Reads of the Week #58

This week I was reading about cause and effect: an athlete who cleaned up his life and won gold at the World Championships; the neglect of good government in Trump’s US and how it’s not all just surface stupidity, it runs deep: the long road to being an astronaut and the hassle if you’re of Iranian descent: the legacy of insular leadership in Albania; a heartbreaking podcast and a painting from another place in time. Good week.

Donald McRae is one of the great sportswriters of this generation. His book, A Man’s World is a classic examination of the dangerous tightrope sportspeople walk between a public and private life. This piece on Luvo Manyonga former crystal meth addict and now World Champion Long Jumper is from last December but it is so engrossing and rewarding it more than deserves a recommendation. And the story of the Irishman who helped Manyonga is another reason to read on.

Michael Lewis wrote this piece on the US Department of Energy for Vanity Fair. This is the week of the Hiroshima and Nagasaki anniversaries, something that seems to have passed the President by. The article is an examination of how the $30 billion agency, which oversees everything from the US nuclear arsenal to the electrical grid is being run into the ground by proposed budget cuts, mismanagement and just plain ignorance. It reminds us that Trump is not a joke, that his amateurism is deadly dangerous.

Robin Wright in the New Yorker details the career of  Jasmin Moghbeli, whose Iranian parents fled to Germany after the Revolution in 1979, where she was born. They subsequently moved on to the US and now she’s an Astronaut. The bit inbetween is very interesting.

Dave Hazzan, writing for Roads and Kingdoms, has found one of oddities of History, the bunkers, built in the 1970s and 80s that litter Albania. This essay on what they are used for, and what they mean is fascinating.

Podcast of the week in an episode of Human/Ordinary I first heard through a rebroadcast from the Strangers Podcast. I don’t want to spoil it but it has the power to break your heart and heal you all in one listen.

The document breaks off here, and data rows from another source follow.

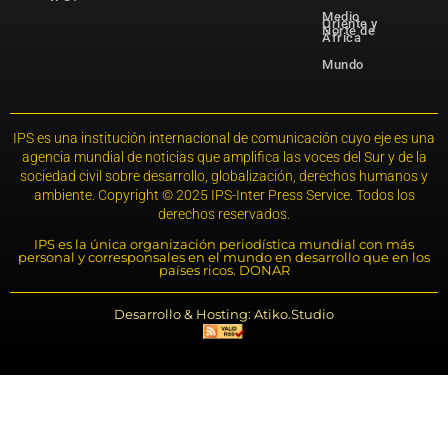
Medio
Oriente y
Norte de
África
Mundo
IPS es una institución internacional de comunicación cuyo eje es una
agencia mundial de noticias que amplifica las voces del Sur y de la
sociedad civil sobre desarrollo, globalización, derechos humanos y
ambiente. Copyright © 2025 IPS-Inter Press Service. Todos los
derechos reservados.
IPS es la única organización periodística mundial con más
personal y corresponsales en el mundo en desarrollo que en los
países ricos. DONAR
Desarrollo & Hosting: Atiko.Studio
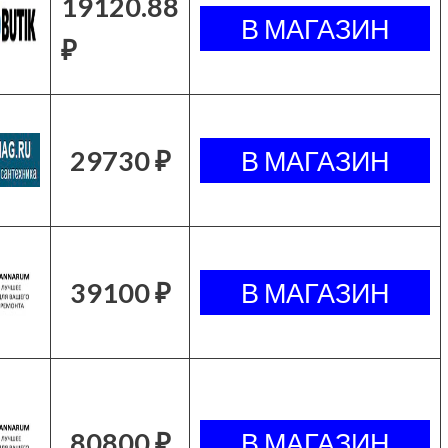
19120.88
₽
29730 ₽
39100 ₽
80800 ₽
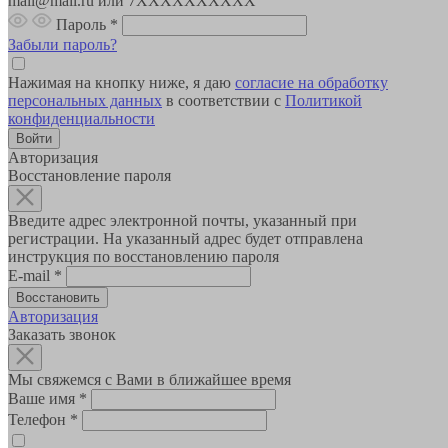
mail@mail.ru или 7XXXXXXXXXX
Пароль
*
Забыли пароль?
Нажимая на кнопку ниже, я даю
согласие на обработку
персональных данных
в соответствии с
Политикой
конфиденциальности
Авторизация
Восстановление пароля
Введите адрес электронной почты, указанный при
регистрации. На указанный адрес будет отправлена
инструкция по восстановлению пароля
E-mail
*
Авторизация
Заказать звонок
Мы свяжемся с Вами в ближайшее время
Ваше имя
*
Телефон
*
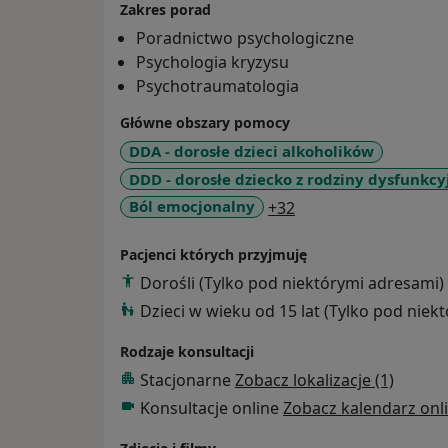
Zakres porad
Poradnictwo psychologiczne
Psychologia kryzysu
Psychotraumatologia
Główne obszary pomocy
DDA - dorosłe dzieci alkoholików
DDD - dorosłe dziecko z rodziny dysfunkcy
a11y_sr_more_disea
Ból emocjonalny
+32
Pacjenci których przyjmuję
Dorośli (Tylko pod niektórymi adresami)
Dzieci w wieku od 15 lat (Tylko pod niek
Rodzaje konsultacji
Stacjonarne
Zobacz lokalizacje (1)
Konsultacje online
Zobacz kalendarz onl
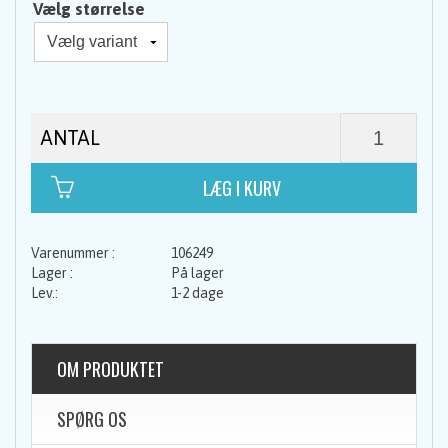
Vælg størrelse
ANTAL
106249
På lager
1-2 dage
OM PRODUKTET
SPØRG OS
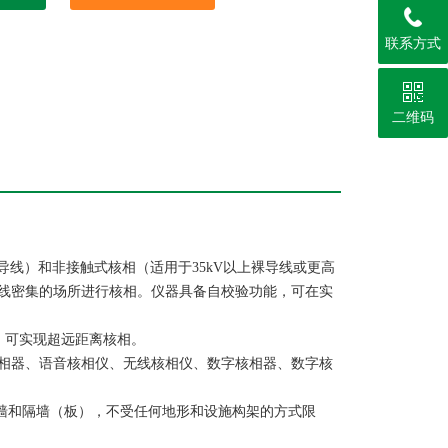
联系方式
二维码
的导线）和非接触式核相（适用于35kV以上裸导线或更高
线密集的场所进行核相。仪器具备自校验功能，可在实
术，可实现超远距离核相。
相器、语音核相仪、无线核相仪、数字核相器、数字核
围墙和隔墙（板），不受任何地形和设施构架的方式限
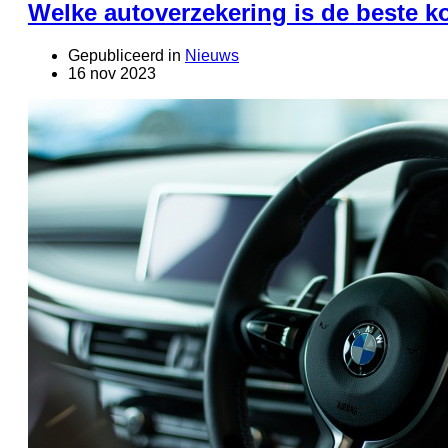
Welke autoverzekering is de beste 
Gepubliceerd in
Nieuws
16 nov 2023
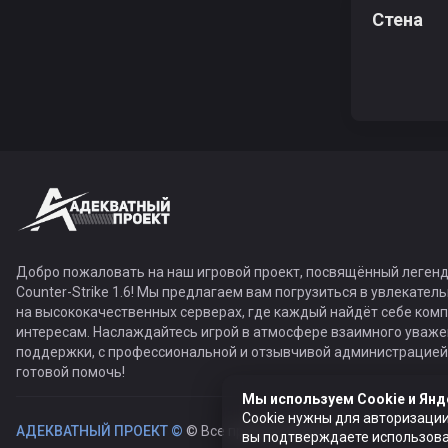
Стена
Добро пожаловать на наш игровой проект, посвящённый легенд
Counter-Strike 1.6! Мы предлагаем вам погрузиться в увлекател
на высококачественных серверах, где каждый найдёт себе ком
интересам. Наслаждайтесь игрой в атмосфере взаимного уваже
поддержки, с профессиональной и отзывчивой администрацией,
готовой помочь!
Мы используем Cookie и Янд
Cookie нужны для авторизации
АДЕКВАТНЫЙ ПРОЕКТ ©
© Все права защищены
вы подтверждаете использован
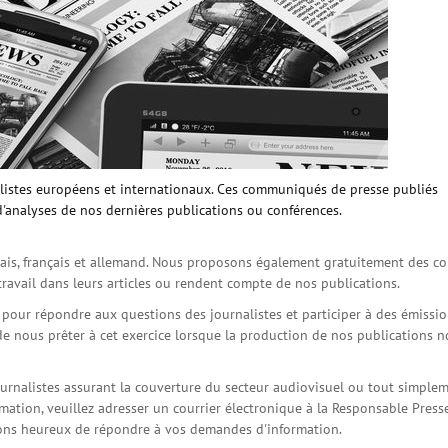
istes européens et internationaux. Ces communiqués de presse publiés
d'analyses de nos dernières publications ou conférences.
is, français et allemand. Nous proposons également gratuitement des co
travail dans leurs articles ou rendent compte de nos publications.
s pour répondre aux questions des journalistes et participer à des émissi
de nous prêter à cet exercice lorsque la production de nos publications 
ournalistes assurant la couverture du secteur audiovisuel ou tout simple
ation, veuillez adresser un courrier électronique à la Responsable Press
serons heureux de répondre à vos demandes d'information.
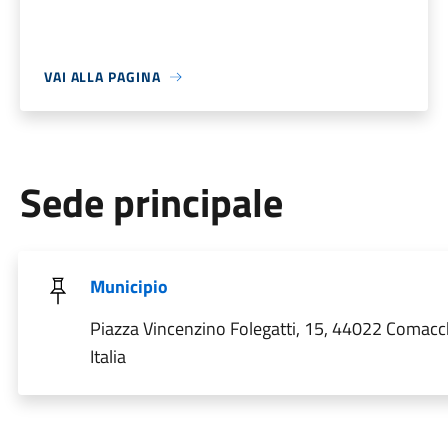
VAI ALLA PAGINA
Sede principale
Municipio
Piazza Vincenzino Folegatti, 15, 44022 Comacc
Italia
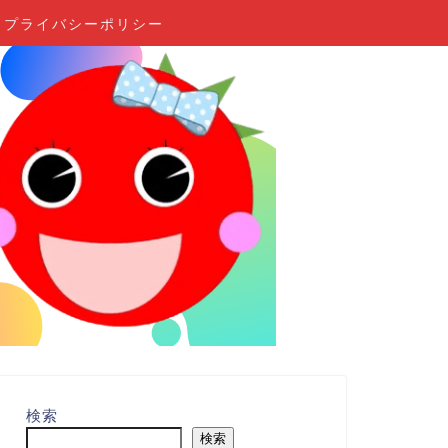
プライバシーポリシー
検索
検索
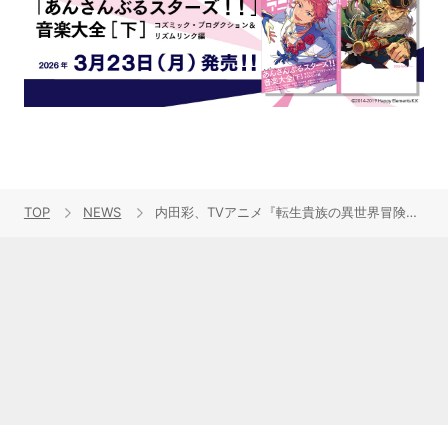
TOP
NEWS
内田彩、TVアニメ『転生貴族の異世界冒険録』挿入歌「Endless roll」リリックビデオ公開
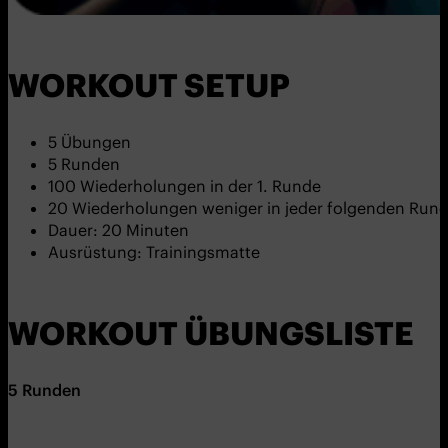
WORKOUT SETUP
5 Übungen
5 Runden
100 Wiederholungen in der 1. Runde
20 Wiederholungen weniger in jeder folgenden Run
Dauer: 20 Minuten
Ausrüstung: Trainingsmatte
WORKOUT ÜBUNGSLISTE
5
Runden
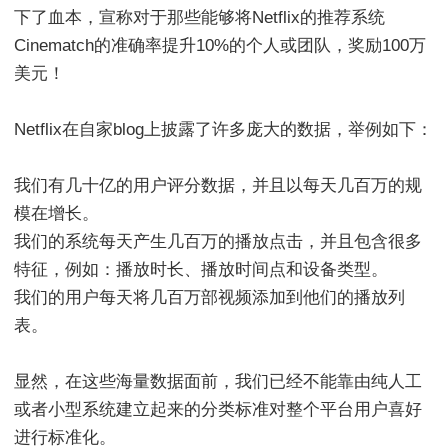
下了血本，宣称对于那些能够将Netflix的推荐系统
Cinematch的准确率提升10%的个人或团队，奖励100万
美元！
Netflix在自家blog上披露了许多庞大的数据，举例如下：
我们有几十亿的用户评分数据，并且以每天几百万的规
模在增长。
我们的系统每天产生几百万的播放点击，并且包含很多
特征，例如：播放时长、播放时间点和设备类型。
我们的用户每天将几百万部视频添加到他们的播放列
表。
显然，在这些海量数据面前，我们已经不能靠由纯人工
或者小型系统建立起来的分类标准对整个平台用户喜好
进行标准化。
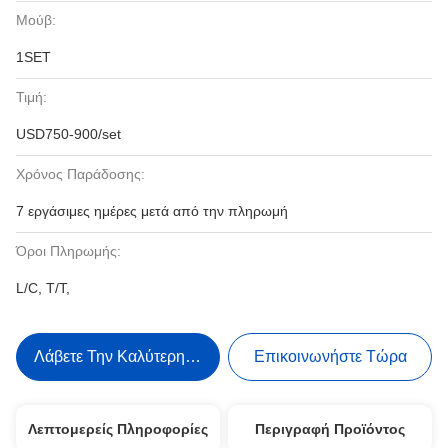
Μούβ:
1SET
Τιμή:
USD750-900/set
Χρόνος Παράδοσης:
7 εργάσιμες ημέρες μετά από την πληρωμή
Όροι Πληρωμής:
L/C, T/T,
Λάβετε Την Καλύτερη Τιμή
Επικοινωνήστε Τώρα
Λεπτομερείς Πληροφορίες
Περιγραφή Προϊόντος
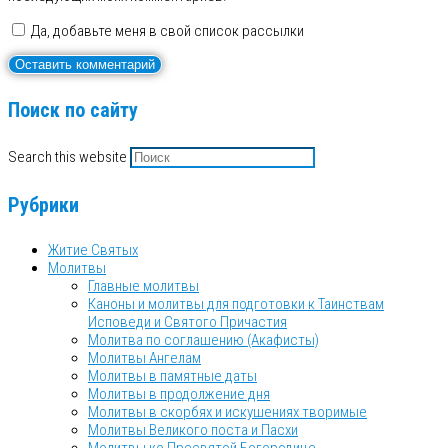
Да, добавьте меня в свой список рассылки
Поиск по сайту
Search this website
Рубрики
Житие Святых
Молитвы
Главные молитвы
Каноны и молитвы для подготовки к Таинствам
Исповеди и Святого Причастия
Молитва по соглашению (Акафисты)
Молитвы Ангелам
Молитвы в памятные даты
Молитвы в продолжение дня
Молитвы в скорбях и искушениях творимые
Молитвы Великого поста и Пасхи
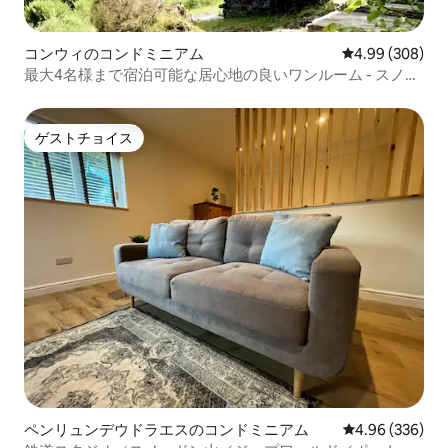
コンウィのコンドミニアム
レビュー308件
4.99 (308)
最大4名様まで宿泊可能な居心地の良いワンルーム - スノー
ドニア中心部
ゲストチョイス
ゲストチョイス
ペンリュンデウドラエスのコンドミニアム
レビュー336件
4.96 (336)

And picture of the week is a painting by William Orpen that I used in school a few years back. It’s of Mrs Oscar Lewisohn, who has an interesting story of her own, which places her all the way to the right of the canvas. It makes her the object of our gaze, but peripheral, and the pensive look on her face say only loneliness to me. This is a review of the painting from Vanity Fair in 1915.

Reads of the Week #57

August has arrived and with it the countdown for the return to school begins. An interesting year awaits and I seem to be drawn this week to writing about goodbyes, reflections, competence and incompetence, and reality dawning.

First, on his goodbye from Morning Ireland, Here's Cathal MacCoille on leaving RTÉ, how early morning radio works and, or course, getting up in the middle of the night.

This piece by Amber Leventry is about a boy in her daughter's school who triggered a recollection of where she herself came from. Powerful. The Boy With the Coin-Filled Cellophane Cigarette Wrapper, and Me.

The Dunning-Kruger Effect, the illusion of competence, will be familiar to many readers, even if the label wasn't in your vocabulary. Here's Kate Fehlhaber for Aeon.

This piece, and pictorial on the Ghost Villages of Newfoundland describes how a government resettlement program cleared fishing villages over the decades after WWII. Reminded me of a trip to the Blasket Centre a couple of years ago. It's by Luke Spencer for Atlas Obscura.

This is a great topic for a podcast: The Irish Passport explores the difference between what people think they know about Ireland and where the truth lies. This series is my podcast find of the summer.

This weeks picture is A View of the Square in the Kastel Looking Towards the Ramparts by Christen Købke which we saw in the National Gallery of Scotland in Edinburgh last Easter. Beautiful understatement rewards close inspecting.